▶ _EXERCISE AIM_
Would you return the listing exactly as written, apart from its pictures?
=== THE DATA ===
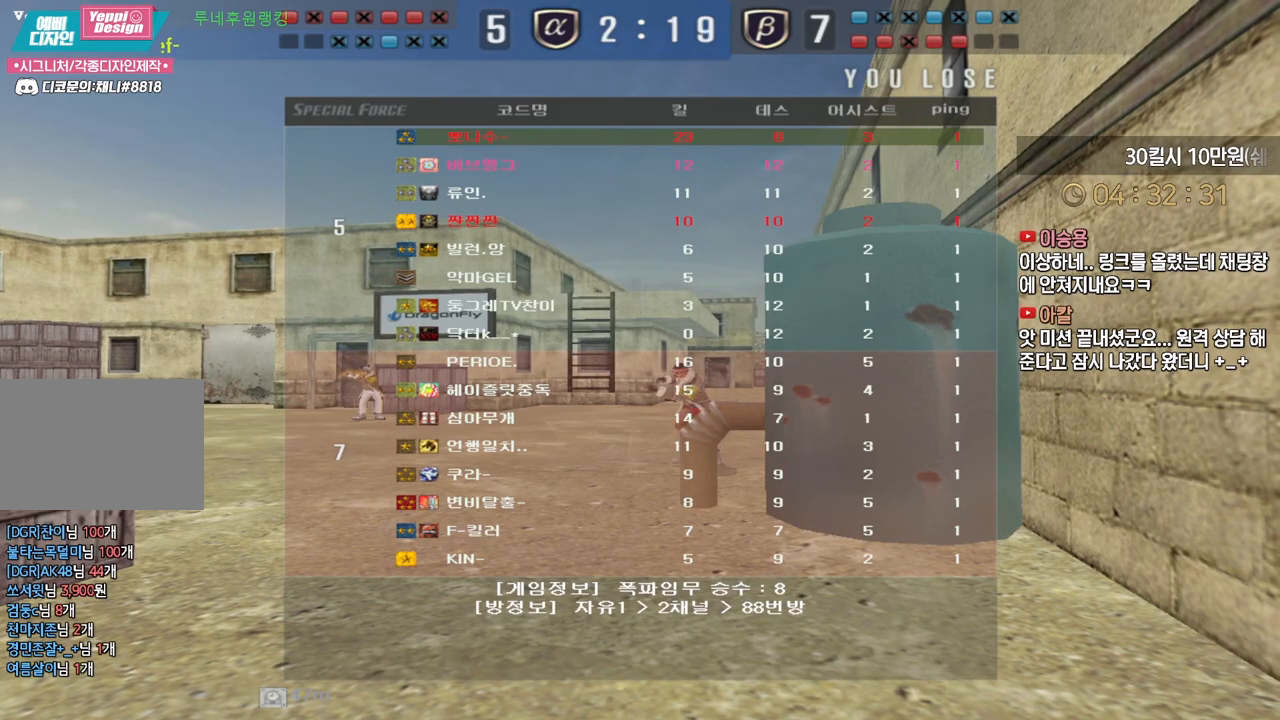
{"keys": ["w"], "events": []}
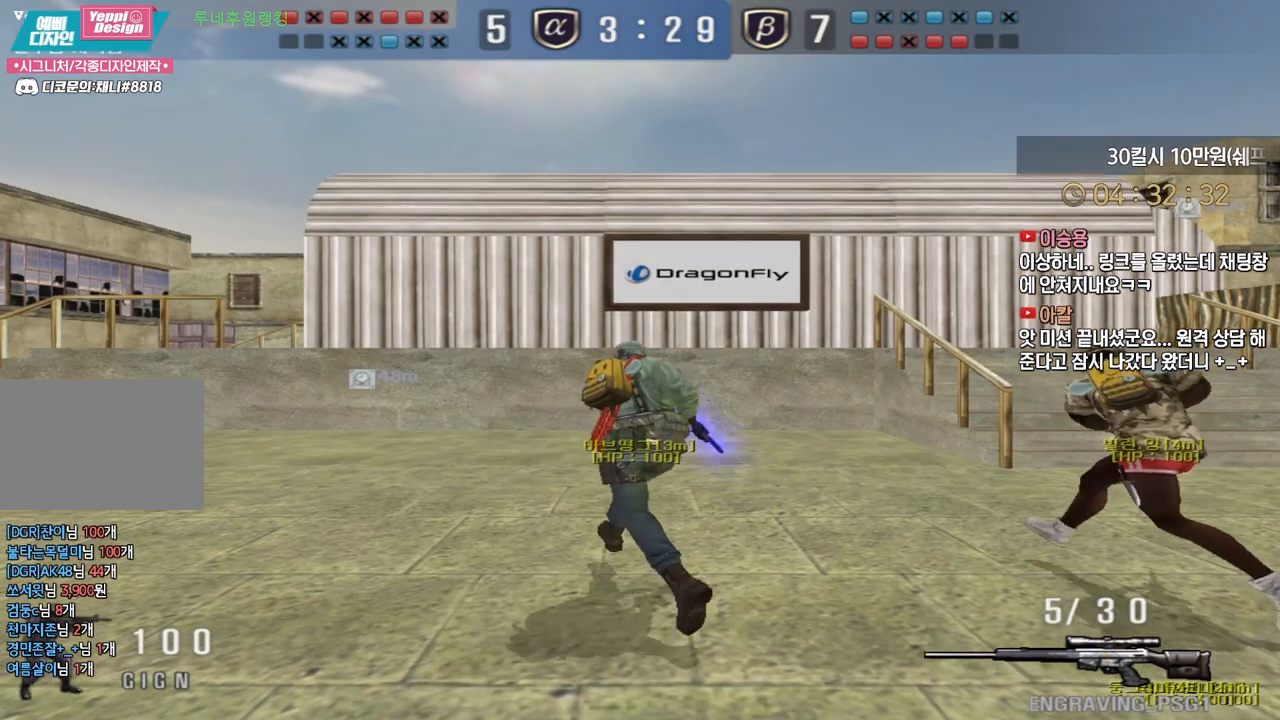
{"keys": ["d", "shift", "w"], "events": [[233, "d", "down"], [467, "shift", "down"]]}
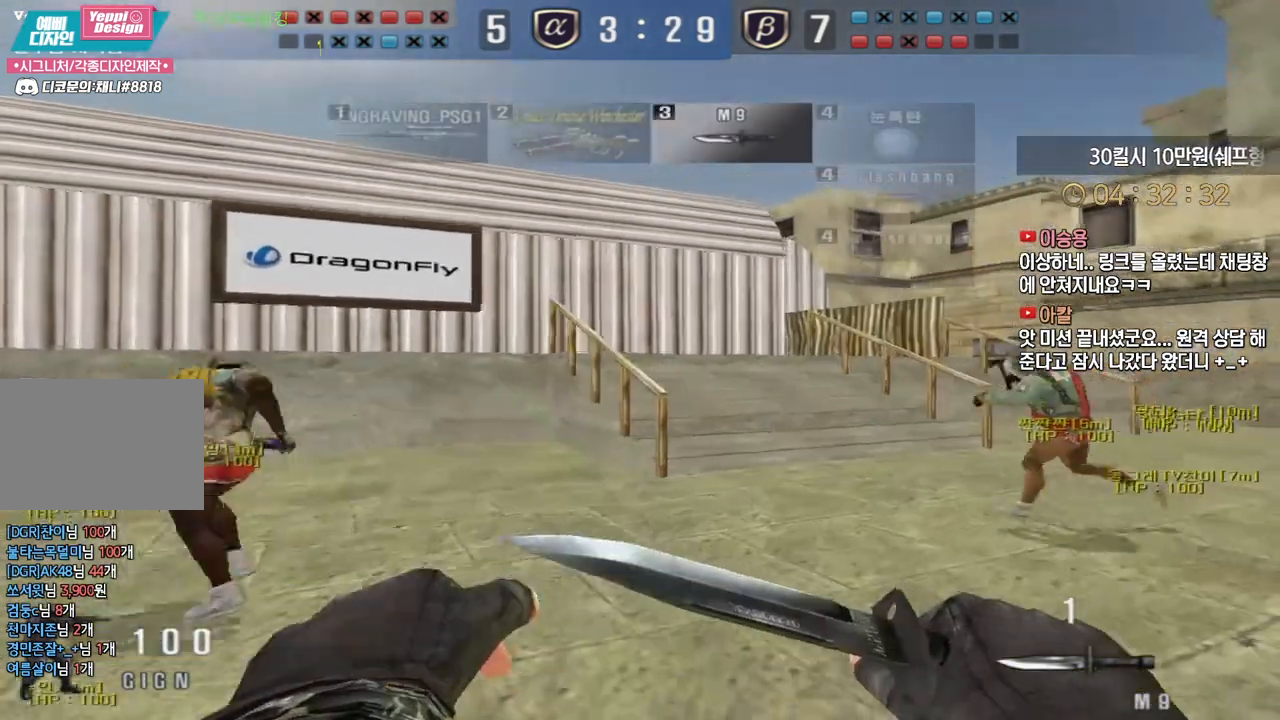
{"keys": ["d", "w"], "events": [[50, "shift", "up"], [250, "shift", "down"], [333, "shift", "up"]]}
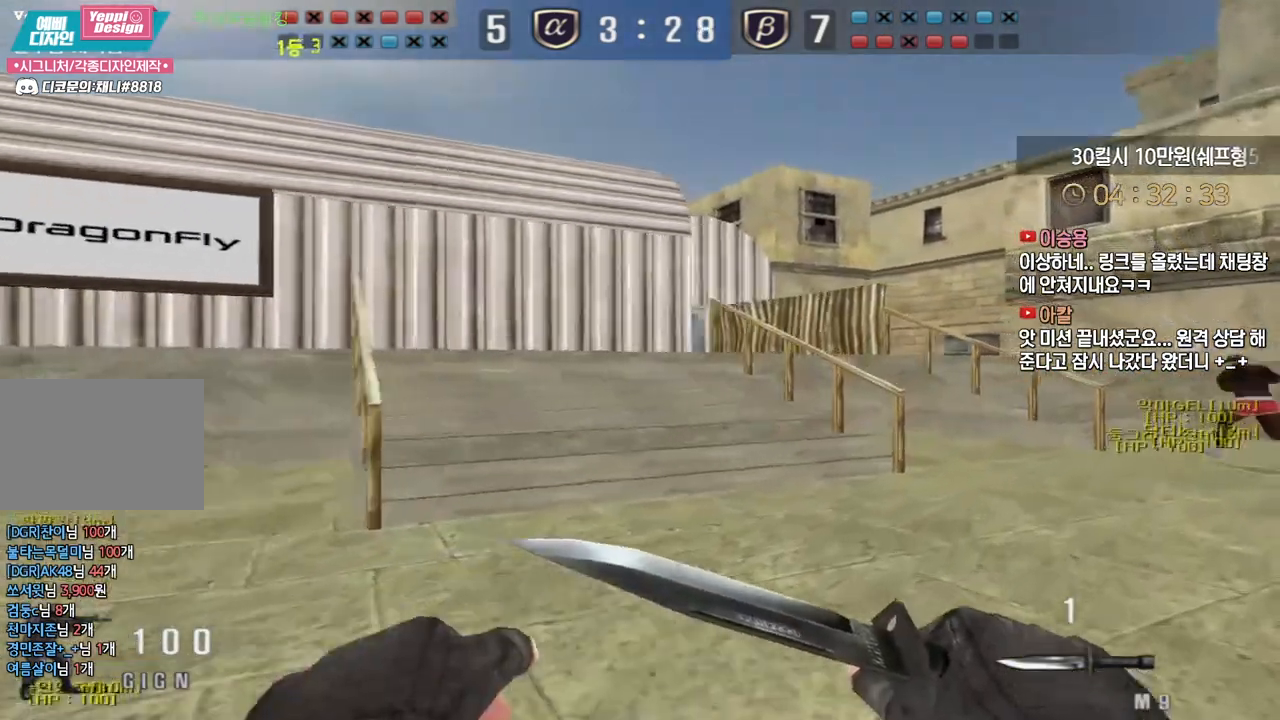
{"keys": ["d", "w"], "events": [[83, "shift", "down"], [133, "shift", "up"], [350, "shift", "down"], [417, "shift", "up"]]}
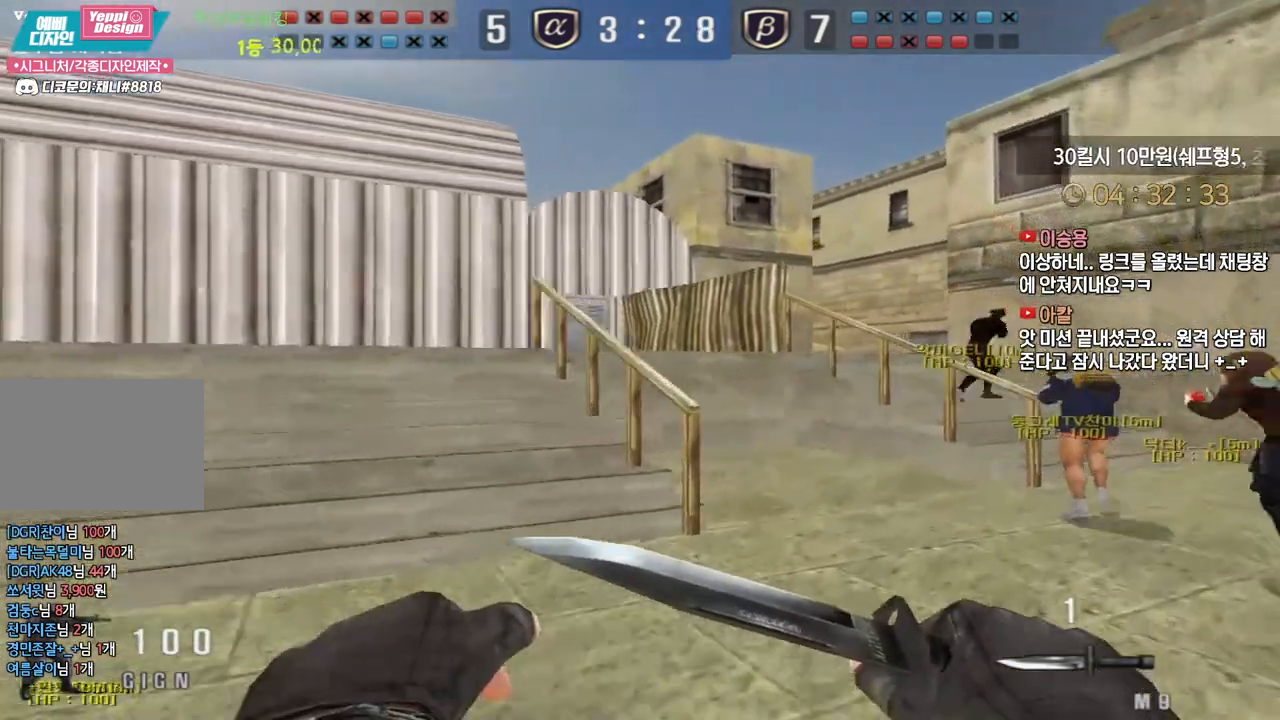
{"keys": ["d", "shift", "w"], "events": [[150, "shift", "down"], [217, "shift", "up"], [467, "shift", "down"]]}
===
▶ _RESPONSE_
{"keys": ["w"], "events": []}
{"keys": ["d", "shift", "w"], "events": [[233, "d", "down"], [467, "shift", "down"]]}
{"keys": ["d", "w"], "events": [[50, "shift", "up"], [250, "shift", "down"], [333, "shift", "up"]]}
{"keys": ["d", "w"], "events": [[83, "shift", "down"], [133, "shift", "up"], [350, "shift", "down"], [417, "shift", "up"]]}
{"keys": ["d", "shift", "w"], "events": [[150, "shift", "down"], [217, "shift", "up"], [467, "shift", "down"]]}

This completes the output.